Overall, far fewer studies have reported on the impact of the vascular supply of the acetabulum than the femoral head during surgical hip procedures. The majority of the surgeon’s focus in preoperative planning and during the procedure itself is on avoiding vascular insult to the femoral head. However, much like in the anatomical development of hip joint geometry, it may be important to consider the impact of the vasculature on both the femoral head and acetabulum in parallel rather than as separate entities due to the intimate relationship between them. Vascular insult to the proximal femur, and the resulting changes in femoral head geometry, have been shown to have an influence on acetabular morphology. In a radiological review of 155 children with Perthes disease, Joseph reported consistent acetabular changes throughout the course of Perthes disease that can influence the final outcome, including increased Sharp’s angle, acetabular radius, acetabular depth and ilium height, and persistent irregularity of the acetabular contour (Chap. 6) [86]. It was difficult to ascertain, however, whether these changes could be attributed to vascular disruption in the acetabulum or vascular disruption in the femoral head. More likely, the changes were due to contributions from both sources.
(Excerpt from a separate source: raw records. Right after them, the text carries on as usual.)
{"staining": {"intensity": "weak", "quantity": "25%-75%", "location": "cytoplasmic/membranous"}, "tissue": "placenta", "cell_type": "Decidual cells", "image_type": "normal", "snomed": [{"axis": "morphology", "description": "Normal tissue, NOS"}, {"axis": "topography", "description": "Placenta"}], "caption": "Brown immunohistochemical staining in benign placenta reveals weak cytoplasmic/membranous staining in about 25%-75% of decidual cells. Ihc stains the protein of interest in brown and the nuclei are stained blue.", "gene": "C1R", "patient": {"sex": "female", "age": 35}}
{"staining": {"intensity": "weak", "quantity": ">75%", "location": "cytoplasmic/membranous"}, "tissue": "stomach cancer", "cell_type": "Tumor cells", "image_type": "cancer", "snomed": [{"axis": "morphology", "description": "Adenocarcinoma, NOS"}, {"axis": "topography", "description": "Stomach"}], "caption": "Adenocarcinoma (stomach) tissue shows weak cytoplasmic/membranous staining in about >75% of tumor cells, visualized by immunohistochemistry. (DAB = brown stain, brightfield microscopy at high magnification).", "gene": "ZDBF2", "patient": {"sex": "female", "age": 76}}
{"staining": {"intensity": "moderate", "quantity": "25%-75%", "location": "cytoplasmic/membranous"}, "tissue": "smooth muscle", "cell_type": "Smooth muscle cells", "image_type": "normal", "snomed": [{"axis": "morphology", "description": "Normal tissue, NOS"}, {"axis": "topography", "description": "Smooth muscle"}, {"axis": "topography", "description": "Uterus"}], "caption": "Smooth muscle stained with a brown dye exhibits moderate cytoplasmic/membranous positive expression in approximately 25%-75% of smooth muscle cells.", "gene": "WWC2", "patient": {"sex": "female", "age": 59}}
It remains unclear if an isolated vascular insult to the acetabulum would have an impact on a well-perfused femoral head. Consequently, a surgeon must approach preoperative planning and the surgical procedure with appropriate consideration and understanding of the anatomy and vasculature of both the acetabulum and the femoral head to minimize potential for complications.

The orthopaedic surgeon must not underestimate the importance of careful consideration of the anatomy and physiology of the femoral head and acetabulum when planning and performing surgical hip procedures in order to optimize functional outcomes and mitigate potential long-term debilitating complications.